Passage provided Block Start

# This Is The New Mercedes-Benz E-Class



## WHIZZER (Oct 25, 2005)

Just a week ahead of the car's scheduled world premier at the Detroit Motor Show on January 11, a host of official photos of the 2017 Mercedes-Benz E-Class sedan have been leaked. The photos are courtesy of Germany's Auto-Press that also revealed some new details about the E-Class, which has been codenamed W213. According to the outlet, the executive sedan from Stuttgart utilizes Mercedes' new modular MRA platform, which is shared by the latest C-Class and S-Class. From the pictures, it's easy to see the similarities between the C-Class.










The E-Class' restyled body is meant to split the difference between the smaller and sportier C-Class, while having an extremely low drag-coefficient of 0.23. Mercedes has already previewed the E-Class' new interior, which features a fully digital instrument panel with other technology coming from the S-Class on higher-end models. The next-gen E-Class will also offer users three suspension choices beyond the standard setup, with the most impressive being an optional air suspension unit with electronically controlled adjustable damping. Is the E-Class's new look a hit or a miss?

























































































source: auto-presse.de


----------



## Kimo (Jun 7, 2013)

Very nice interior 

Just the same old look on the exterior though, needs updating


----------



## chongo (Jun 7, 2014)

Just looks like the long base c class, but the interior of a S class, just looks like my c class.
WHIZZER, you put the c class coupe on see what people think of that.


----------



## alan hanson (May 21, 2008)

dull, boring, little to no change except price no doubt - shirt and tie wearers will love it


----------



## graham1970 (Oct 7, 2012)

Not for me.very good car I'm sure but styling is not to my taste.Wonder how many others mourn the demise of the aanalogue dials?

Passage provided Block End

#### Questions on the material:
• a. Answer these questions using the Mercedes-Benz E-Class forum thread.
(i) What drag coefficient is given for the E-Class' restyled body?
(ii) Which platform does the new E-Class use, and which two models share it?
(iii) What does the post that calls the interior "Very nice" say about the exterior?
• b. Carry the Mercedes-Benz E-Class forum thread forward past its final post.

Data under study Block Start

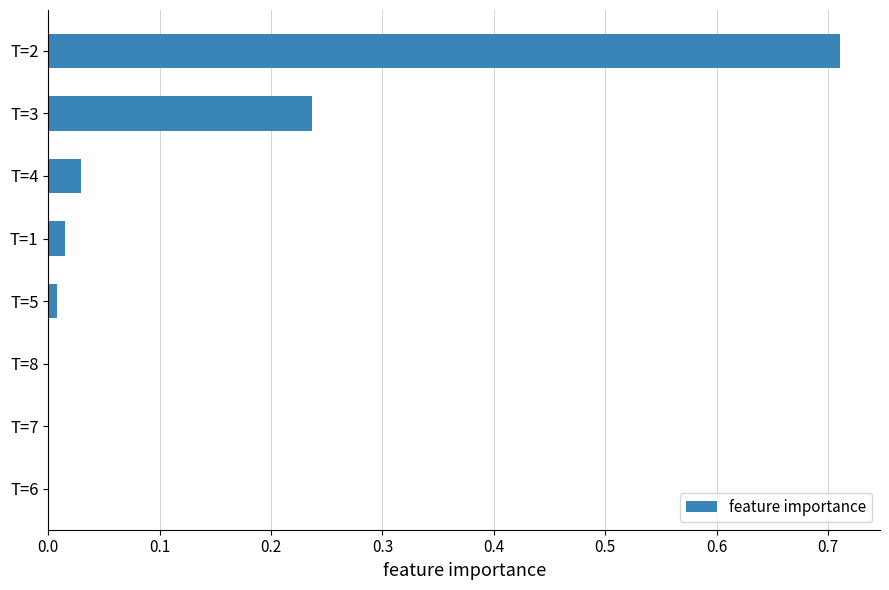

Is it true that the value at T=6 is 0.4?

False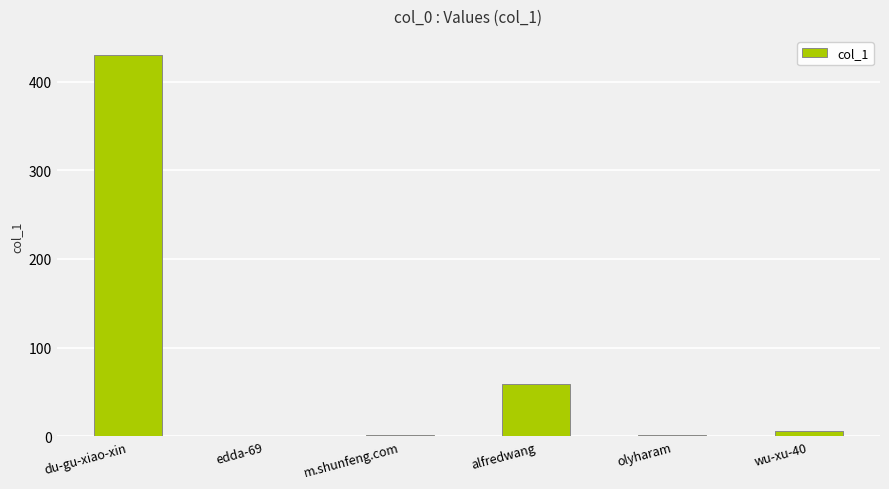

True or false: the data shows 6 at wu-xu-40.

True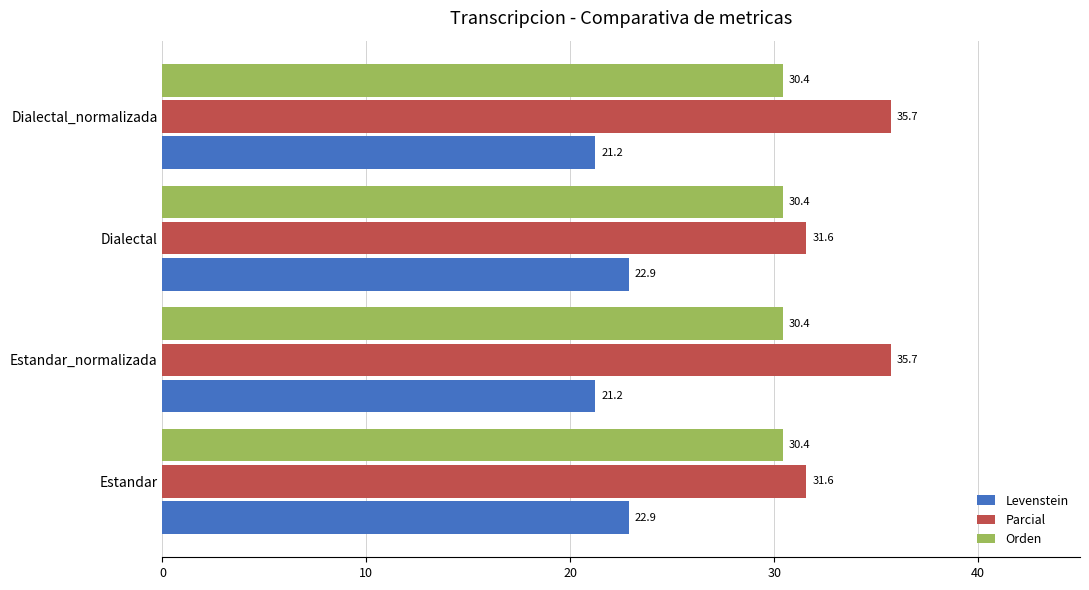

What is the minimum value for Levenstein?

21.2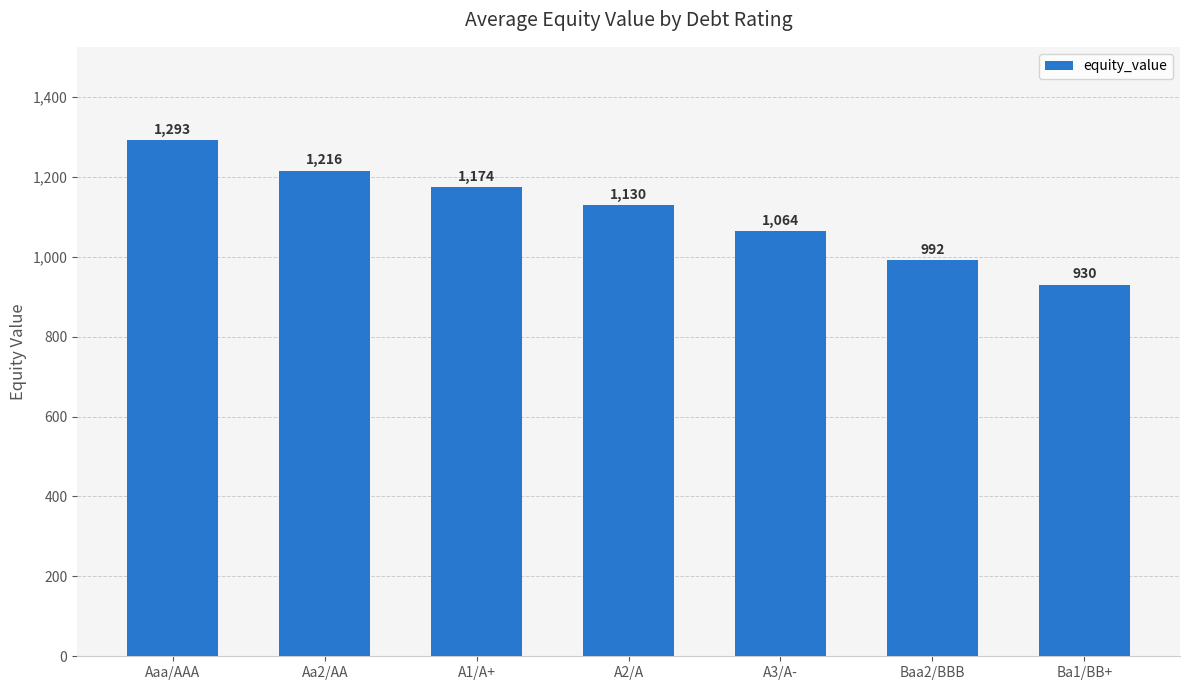

What is the change in value from Aa2/AA to Baa2/BBB?

-223.4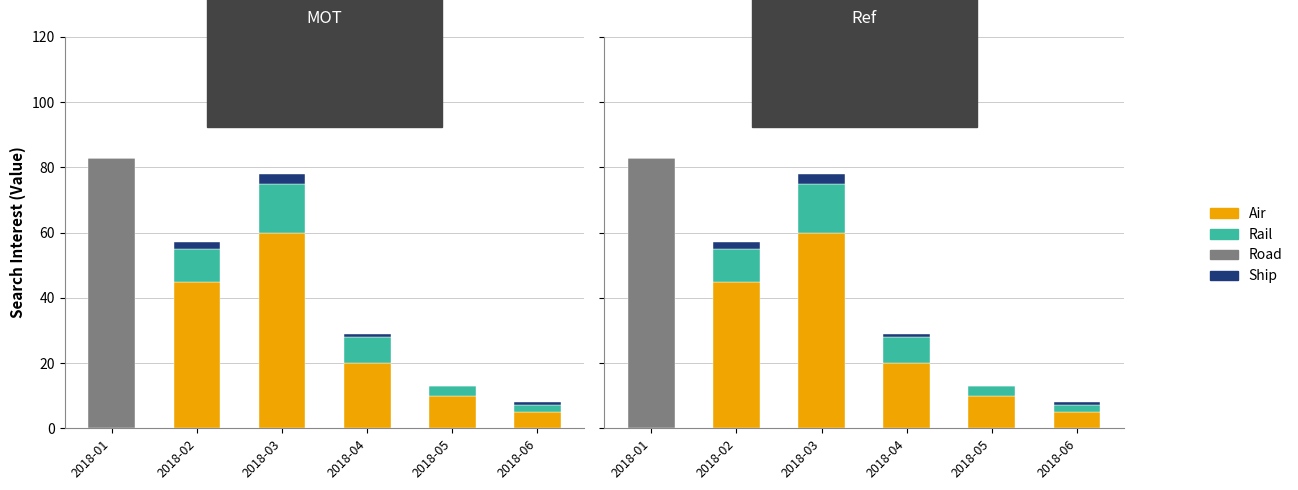

How many groups of bars are there?

6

Data under study Block End

#### Answers per task:
• a.
(i) 0.23
(ii) Mercedes' new modular MRA platform, shared by the latest C-Class and S-Class.
(iii) It has the same old look and needs updating.

• b.
----------



## Fraggles (May 12, 2011)

Yep the exterior styling leaves a lot to be desired, I still prefer my 2009 shape but then I'm biased


----------



## nick_mcuk (Jan 4, 2008)

Looks ok but bet its still nothing like the build quality of the Mercs of old.

Was not impressed with the build quality of the recent Mercs really felt cheap and tacky not solid and reliable like they used to....mind you the same can be said about BMW and Audi too now sadly...really not a premium product anymore but still command the premium price tag


----------



## monkeyboy173 (Nov 6, 2008)

Soon to be parked in a taxi rank near you!


----------



## ronwash (Mar 26, 2011)

The XF looks amazing compare to this,but the Merc interior is in a league of its own.


----------



## JBirchy (Oct 9, 2010)

When I first saw it I thought the same as above, but now it's had time to play on my brain a bit, I like it.

What is it an E-Class is meant to be? Understated, refined, comfortable, effortless cruiser, great tech.

Damn sure it will tick all those boxes. With a big diesel, it will give the 5-Series and XF a good fight.


----------



## knightstemplar (Jun 18, 2010)

Really nice:thumb:


----------



## rob267 (Nov 27, 2015)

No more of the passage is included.